**AVAILABLE DATA:**
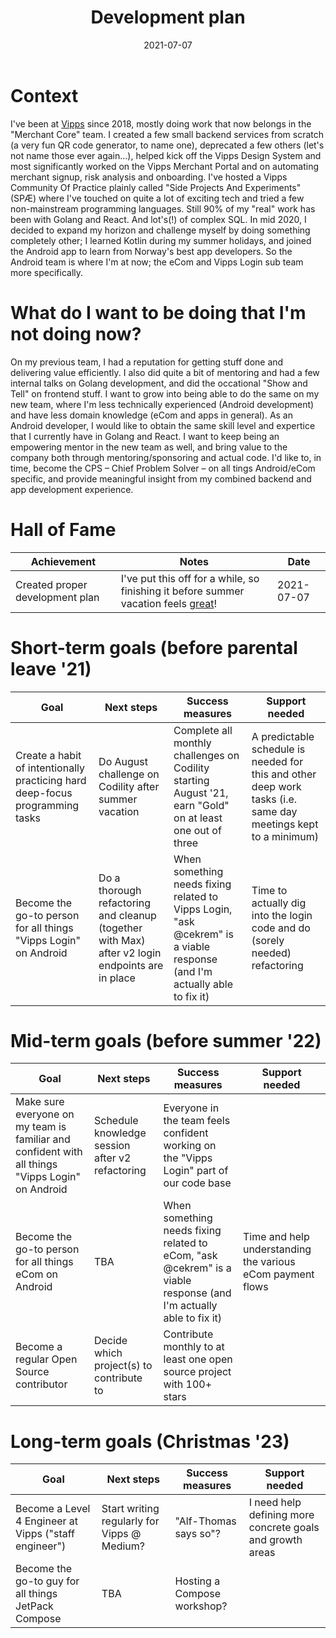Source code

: #+TITLE: Development plan
#+OPTIONS: toc:nil
#+date:2021-07-07
#+tags[]: development, vipps, plan

* Context
I've been at [[https://vipps.io][Vipps]] since 2018, mostly doing work that now belongs in the "Merchant Core" team. I created a few small backend services from scratch (a very fun QR code generator, to name one), deprecated a few others (let's not name those ever again...), helped kick off the Vipps Design System and most significantly worked on the Vipps Merchant Portal and on automating merchant signup, risk analysis and onboarding. I've hosted a Vipps Community Of Practice plainly called "Side Projects And Experiments" (SPÆ) where I've touched on quite a lot of exciting tech and tried a few non-mainstream programming languages. Still 90% of my "real" work has been with Golang and React. And lot's(!) of complex SQL. In mid 2020, I decided to expand my horizon and challenge myself by doing something completely other; I learned Kotlin during my summer holidays, and joined the Android app to learn from Norway's best app developers. So the Android team is where I'm at now; the eCom and Vipps Login sub team more specifically.

* What do I want to be doing that I'm not doing now?
On my previous team, I had a reputation for getting stuff done and delivering value efficiently. I also did quite a bit of mentoring and had a few internal talks on Golang development, and did the occational "Show and Tell" on frontend stuff. I want to grow into being able to do the same on my new team, where I'm less technically experienced (Android development) and have less domain knowledge (eCom and apps in general). As an Android developer, I would like to obtain the same skill level and expertice that I currently have in Golang and React. I want to keep being an empowering mentor in the new team as well, and bring value to the company both through mentoring/sponsoring and actual code. I'd like to, in time, become the CPS – Chief Problem Solver – on all tings Android/eCom specific, and provide meaningful insight from my combined backend and app development experience.

# * Growth areas
# | Skill | Details /examples |
# |-------+-------------------|
# | TBA   |                   |


* Hall of Fame
| Achievement                     | Notes                                                                                |       Date |
|---------------------------------+--------------------------------------------------------------------------------------+------------|
| Created proper development plan | I've put this off for a while, so finishing it before summer vacation feels _great_! | 2021-07-07 |


* Short-term goals (before parental leave '21)
| Goal                                                                         | Next steps                                                                                      | Success measures                                                                                                         | Support needed                                                                                                 |
|------------------------------------------------------------------------------+-------------------------------------------------------------------------------------------------+--------------------------------------------------------------------------------------------------------------------------+----------------------------------------------------------------------------------------------------------------|
| Create a habit of intentionally practicing hard deep-focus programming tasks | Do August challenge on Codility after summer vacation                                           | Complete all monthly challenges on Codility starting August '21, earn "Gold" on at least one out of three                | A predictable schedule is needed for this and other deep work tasks (i.e. same day meetings kept to a minimum) |
| Become the go-to person for all things "Vipps Login" on Android              | Do a thorough refactoring and cleanup (together with Max) after v2 login endpoints are in place | When something needs fixing related to Vipps Login, "ask @cekrem" is a viable response (and I'm actually able to fix it) | Time to actually dig into the login code and do (sorely needed) refactoring                                    |


* Mid-term goals (before summer '22)
| Goal                                                                                             | Next steps                                      | Success measures                                                                                                  | Support needed                                             |
|--------------------------------------------------------------------------------------------------+-------------------------------------------------+-------------------------------------------------------------------------------------------------------------------+------------------------------------------------------------|
| Make sure everyone on my team is familiar and confident with all things "Vipps Login" on Android | Schedule knowledge session after v2 refactoring | Everyone in the team feels confident working on the "Vipps Login" part of our code base                           |                                                            |
| Become the go-to person for all things eCom on Android                                           | TBA                                             | When something needs fixing related to eCom, "ask @cekrem" is a viable response (and I'm actually able to fix it) | Time and help understanding the various eCom payment flows |
| Become a regular Open Source contributor                                                         | Decide which project(s) to contribute to        | Contribute monthly to at least one open source project with 100+ stars                                            |                                                            |

* Long-term goals (Christmas '23)
| Goal                                                  | Next steps                                  | Success measures            | Support needed                                            |
|-------------------------------------------------------+---------------------------------------------+-----------------------------+-----------------------------------------------------------|
| Become a Level 4 Engineer at Vipps ("staff engineer") | Start writing regularly for Vipps @ Medium? | "Alf-Thomas says so"?       | I need help defining more concrete goals and growth areas |
| Become the go-to guy for all things JetPack Compose   | TBA                                         | Hosting a Compose workshop? |                                                           |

**WORK ITEM:**
Print the entries above word for word, without pictures.

**SOLUTION FOR THIS PROBLEM:**
Source code

: #+TITLE: Development plan
#+OPTIONS: toc:nil
#+date:2021-07-07
#+tags[]: development, vipps, plan

* Context
I've been at [[https://vipps.io][Vipps]] since 2018, mostly doing work that now belongs in the "Merchant Core" team. I created a few small backend services from scratch (a very fun QR code generator, to name one), deprecated a few others (let's not name those ever again...), helped kick off the Vipps Design System and most significantly worked on the Vipps Merchant Portal and on automating merchant signup, risk analysis and onboarding. I've hosted a Vipps Community Of Practice plainly called "Side Projects And Experiments" (SPÆ) where I've touched on quite a lot of exciting tech and tried a few non-mainstream programming languages. Still 90% of my "real" work has been with Golang and React. And lot's(!) of complex SQL. In mid 2020, I decided to expand my horizon and challenge myself by doing something completely other; I learned Kotlin during my summer holidays, and joined the Android app to learn from Norway's best app developers. So the Android team is where I'm at now; the eCom and Vipps Login sub team more specifically.

* What do I want to be doing that I'm not doing now?
On my previous team, I had a reputation for getting stuff done and delivering value efficiently. I also did quite a bit of mentoring and had a few internal talks on Golang development, and did the occational "Show and Tell" on frontend stuff. I want to grow into being able to do the same on my new team, where I'm less technically experienced (Android development) and have less domain knowledge (eCom and apps in general). As an Android developer, I would like to obtain the same skill level and expertice that I currently have in Golang and React. I want to keep being an empowering mentor in the new team as well, and bring value to the company both through mentoring/sponsoring and actual code. I'd like to, in time, become the CPS – Chief Problem Solver – on all tings Android/eCom specific, and provide meaningful insight from my combined backend and app development experience.

# * Growth areas
# | Skill | Details /examples |
# |-------+-------------------|
# | TBA   |                   |


* Hall of Fame
| Achievement                     | Notes                                                                                |       Date |
|---------------------------------+--------------------------------------------------------------------------------------+------------|
| Created proper development plan | I've put this off for a while, so finishing it before summer vacation feels _great_! | 2021-07-07 |


* Short-term goals (before parental leave '21)
| Goal                                                                         | Next steps                                                                                      | Success measures                                                                                                         | Support needed                                                                                                 |
|------------------------------------------------------------------------------+-------------------------------------------------------------------------------------------------+--------------------------------------------------------------------------------------------------------------------------+----------------------------------------------------------------------------------------------------------------|
| Create a habit of intentionally practicing hard deep-focus programming tasks | Do August challenge on Codility after summer vacation                                           | Complete all monthly challenges on Codility starting August '21, earn "Gold" on at least one out of three                | A predictable schedule is needed for this and other deep work tasks (i.e. same day meetings kept to a minimum) |
| Become the go-to person for all things "Vipps Login" on Android              | Do a thorough refactoring and cleanup (together with Max) after v2 login endpoints are in place | When something needs fixing related to Vipps Login, "ask @cekrem" is a viable response (and I'm actually able to fix it) | Time to actually dig into the login code and do (sorely needed) refactoring                                    |


* Mid-term goals (before summer '22)
| Goal                                                                                             | Next steps                                      | Success measures                                                                                                  | Support needed                                             |
|--------------------------------------------------------------------------------------------------+-------------------------------------------------+-------------------------------------------------------------------------------------------------------------------+------------------------------------------------------------|
| Make sure everyone on my team is familiar and confident with all things "Vipps Login" on Android | Schedule knowledge session after v2 refactoring | Everyone in the team feels confident working on the "Vipps Login" part of our code base                           |                                                            |
| Become the go-to person for all things eCom on Android                                           | TBA                                             | When something needs fixing related to eCom, "ask @cekrem" is a viable response (and I'm actually able to fix it) | Time and help understanding the various eCom payment flows |
| Become a regular Open Source contributor                                                         | Decide which project(s) to contribute to        | Contribute monthly to at least one open source project with 100+ stars                                            |                                                            |

* Long-term goals (Christmas '23)
| Goal                                                  | Next steps                                  | Success measures            | Support needed                                            |
|-------------------------------------------------------+---------------------------------------------+-----------------------------+-----------------------------------------------------------|
| Become a Level 4 Engineer at Vipps ("staff engineer") | Start writing regularly for Vipps @ Medium? | "Alf-Thomas says so"?       | I need help defining more concrete goals and growth areas |
| Become the go-to guy for all things JetPack Compose   | TBA                                         | Hosting a Compose workshop? |                                                           |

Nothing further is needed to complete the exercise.